Es geht hier nicht um Widerruf ...


Signatur:

Meine persönliche Meinung/Interpretation!
Im übrigen verweise ich auf § 675 Abs. 2 BGB

0x Hilfreiche Antwort

#6
 Von 
go659221-99
Status:
Frischling
(3 Beiträge, 0x hilfreich)

Zitat (von Harry van Sell):
Das könnte man wie genau beweisen?


Ich war nachweislich um 18:00 am 20.02 in der besagten Postfiliale und habe auch 2 Päckchen abgegeben. Dass ich versucht habe etwas abzuholen lässt sich zwar nicht zweifelsfrei beweisen, gibt nur einen namentlich bekannten Zeugen nebst den Mitarbeiter:innen und anderen Kund:innen, aber ich habe ja auch direkt danach bei DHL angerufen und meine Beschwerde wurde aufgenommen (mit Anliegensnummer).

Damit habe ich die Annahme auch nie verweigert, ich war nur dummerweise zweimal nicht zuhause.
Beim Versuch, das Paket anzunehmen, war es schon weg - am 5. Tag innerhalb der Lagerfrist wurde es abgeholt. Damit hat DHL mir mein Paket mE gewissermaßen unterschlagen? (das ist evtl der falsche Begriff, mir fällt nur kein passender ein) Ist das nicht gewissermaßen ein Schaden? V.a., wenn der Artikel nun nur noch mit deutlichem Aufpreis beschafft werden kann?
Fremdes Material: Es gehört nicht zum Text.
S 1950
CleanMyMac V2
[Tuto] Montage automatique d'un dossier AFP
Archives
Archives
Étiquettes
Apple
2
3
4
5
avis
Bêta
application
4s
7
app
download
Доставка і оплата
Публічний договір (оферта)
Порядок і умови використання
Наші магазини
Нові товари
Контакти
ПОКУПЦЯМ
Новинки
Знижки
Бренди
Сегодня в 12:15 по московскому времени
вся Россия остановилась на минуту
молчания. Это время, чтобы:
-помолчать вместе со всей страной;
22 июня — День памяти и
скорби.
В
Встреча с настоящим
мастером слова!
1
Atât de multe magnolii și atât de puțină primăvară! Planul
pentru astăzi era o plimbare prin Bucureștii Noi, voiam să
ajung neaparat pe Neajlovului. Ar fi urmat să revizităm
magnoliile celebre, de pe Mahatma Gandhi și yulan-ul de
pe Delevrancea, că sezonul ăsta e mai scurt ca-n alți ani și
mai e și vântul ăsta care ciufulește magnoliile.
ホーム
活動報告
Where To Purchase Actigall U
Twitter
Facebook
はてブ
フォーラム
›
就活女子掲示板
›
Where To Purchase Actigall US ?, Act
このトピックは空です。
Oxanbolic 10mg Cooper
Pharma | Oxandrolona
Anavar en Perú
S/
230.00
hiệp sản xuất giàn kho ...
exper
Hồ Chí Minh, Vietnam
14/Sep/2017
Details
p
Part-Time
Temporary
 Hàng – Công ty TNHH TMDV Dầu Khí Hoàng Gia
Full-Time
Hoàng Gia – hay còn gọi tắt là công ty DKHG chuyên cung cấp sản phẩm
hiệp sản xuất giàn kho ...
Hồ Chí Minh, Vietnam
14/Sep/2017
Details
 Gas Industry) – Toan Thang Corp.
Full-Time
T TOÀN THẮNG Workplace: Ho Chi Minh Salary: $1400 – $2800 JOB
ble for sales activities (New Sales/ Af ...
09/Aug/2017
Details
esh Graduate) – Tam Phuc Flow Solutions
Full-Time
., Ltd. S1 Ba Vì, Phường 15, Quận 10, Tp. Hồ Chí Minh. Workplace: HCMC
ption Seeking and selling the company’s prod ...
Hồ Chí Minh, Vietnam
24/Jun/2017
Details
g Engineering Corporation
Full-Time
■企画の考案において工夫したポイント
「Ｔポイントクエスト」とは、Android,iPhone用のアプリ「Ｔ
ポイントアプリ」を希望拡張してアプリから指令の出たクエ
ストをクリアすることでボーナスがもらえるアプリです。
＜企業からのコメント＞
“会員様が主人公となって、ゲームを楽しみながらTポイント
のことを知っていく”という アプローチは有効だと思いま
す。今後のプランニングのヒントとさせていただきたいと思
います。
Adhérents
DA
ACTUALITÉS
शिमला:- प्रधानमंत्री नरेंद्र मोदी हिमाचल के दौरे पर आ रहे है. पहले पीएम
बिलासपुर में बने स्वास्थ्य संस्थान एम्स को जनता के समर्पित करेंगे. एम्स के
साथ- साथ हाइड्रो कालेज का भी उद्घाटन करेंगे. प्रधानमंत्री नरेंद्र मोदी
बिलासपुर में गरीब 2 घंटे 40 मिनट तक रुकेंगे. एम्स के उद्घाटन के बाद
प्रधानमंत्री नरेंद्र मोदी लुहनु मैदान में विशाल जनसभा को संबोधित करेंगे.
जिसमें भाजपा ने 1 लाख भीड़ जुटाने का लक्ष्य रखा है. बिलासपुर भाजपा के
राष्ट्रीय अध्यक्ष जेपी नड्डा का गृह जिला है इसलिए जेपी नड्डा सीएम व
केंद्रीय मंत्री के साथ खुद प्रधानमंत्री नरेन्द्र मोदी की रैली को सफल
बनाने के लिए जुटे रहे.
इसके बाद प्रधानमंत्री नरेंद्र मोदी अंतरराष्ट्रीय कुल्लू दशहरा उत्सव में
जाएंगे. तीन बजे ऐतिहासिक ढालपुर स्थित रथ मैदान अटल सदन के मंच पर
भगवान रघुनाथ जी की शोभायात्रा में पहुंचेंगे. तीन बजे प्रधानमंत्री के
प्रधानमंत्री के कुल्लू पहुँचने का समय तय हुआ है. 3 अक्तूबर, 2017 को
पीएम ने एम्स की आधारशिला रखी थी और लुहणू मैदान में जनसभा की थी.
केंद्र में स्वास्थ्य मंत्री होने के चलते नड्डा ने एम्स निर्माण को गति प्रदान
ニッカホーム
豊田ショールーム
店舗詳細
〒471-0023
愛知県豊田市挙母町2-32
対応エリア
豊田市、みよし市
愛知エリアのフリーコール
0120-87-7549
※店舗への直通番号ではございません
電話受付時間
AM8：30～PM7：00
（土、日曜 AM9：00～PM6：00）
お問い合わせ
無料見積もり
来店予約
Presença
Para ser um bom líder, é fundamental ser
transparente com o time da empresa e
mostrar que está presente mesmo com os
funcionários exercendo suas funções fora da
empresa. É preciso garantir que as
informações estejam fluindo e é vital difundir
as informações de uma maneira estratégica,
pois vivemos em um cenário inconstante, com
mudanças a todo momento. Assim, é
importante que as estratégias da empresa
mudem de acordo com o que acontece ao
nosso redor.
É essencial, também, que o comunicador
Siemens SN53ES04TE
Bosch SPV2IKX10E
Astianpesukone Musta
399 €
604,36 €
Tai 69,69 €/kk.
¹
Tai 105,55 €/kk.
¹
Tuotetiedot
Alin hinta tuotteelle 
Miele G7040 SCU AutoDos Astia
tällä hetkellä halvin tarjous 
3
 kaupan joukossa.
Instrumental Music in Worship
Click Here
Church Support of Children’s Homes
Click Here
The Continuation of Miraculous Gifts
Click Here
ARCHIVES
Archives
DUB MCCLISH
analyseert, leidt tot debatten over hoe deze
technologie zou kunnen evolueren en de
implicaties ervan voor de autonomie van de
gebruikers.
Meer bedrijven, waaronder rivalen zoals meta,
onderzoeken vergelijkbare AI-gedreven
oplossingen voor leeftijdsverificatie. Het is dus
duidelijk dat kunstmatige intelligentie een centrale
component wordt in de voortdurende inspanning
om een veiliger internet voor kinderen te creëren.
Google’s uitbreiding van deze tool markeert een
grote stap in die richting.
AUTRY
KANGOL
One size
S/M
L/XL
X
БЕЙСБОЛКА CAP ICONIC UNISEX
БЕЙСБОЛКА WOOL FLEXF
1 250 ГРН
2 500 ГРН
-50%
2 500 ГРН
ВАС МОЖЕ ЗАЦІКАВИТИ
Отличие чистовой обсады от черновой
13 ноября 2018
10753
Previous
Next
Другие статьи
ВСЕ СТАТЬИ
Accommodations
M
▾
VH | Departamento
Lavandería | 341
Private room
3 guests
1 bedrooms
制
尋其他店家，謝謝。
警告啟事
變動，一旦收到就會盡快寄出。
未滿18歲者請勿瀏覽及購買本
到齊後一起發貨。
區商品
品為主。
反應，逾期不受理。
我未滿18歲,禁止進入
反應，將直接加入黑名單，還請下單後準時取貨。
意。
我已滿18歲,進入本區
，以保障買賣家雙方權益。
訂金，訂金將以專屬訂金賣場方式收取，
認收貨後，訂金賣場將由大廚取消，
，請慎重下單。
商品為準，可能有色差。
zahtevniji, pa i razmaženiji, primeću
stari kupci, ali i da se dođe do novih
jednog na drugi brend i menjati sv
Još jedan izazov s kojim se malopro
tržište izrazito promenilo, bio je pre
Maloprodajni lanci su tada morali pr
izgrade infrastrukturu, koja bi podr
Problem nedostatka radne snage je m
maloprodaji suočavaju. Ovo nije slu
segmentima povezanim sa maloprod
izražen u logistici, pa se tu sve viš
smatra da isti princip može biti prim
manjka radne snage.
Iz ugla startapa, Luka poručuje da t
Also ich verstehe den Sachverhalt nun so: Sollte ich jetzt darauf bestehen (können), dass der Versandhändler den Artikel neu besorgt und liefert (da ein gültiger Kaufvertrag besteht, von dem ich nicht zurückgetreten bin) kann dieser wiederum einen möglichen Schaden (z.B. doppelte Versandkosten, evtl Transportschäden) bei DHL geltend machen. Trotz Fehler durch DHL ist hier zunächst der Händler in der Pflicht, den Kaufvertrag einzuhalten?

Falls der Kaufvertrag wider Erwarten wirksam aufgelöst sein sollte, dann müsste ich mich doch an DHL wenden können (ggfs per Klage) , eben weil sie die Zustellung (bzw. Abholung) entgegen der Ankündigung (Benachrichtigungskarte) nicht ermöglicht haben?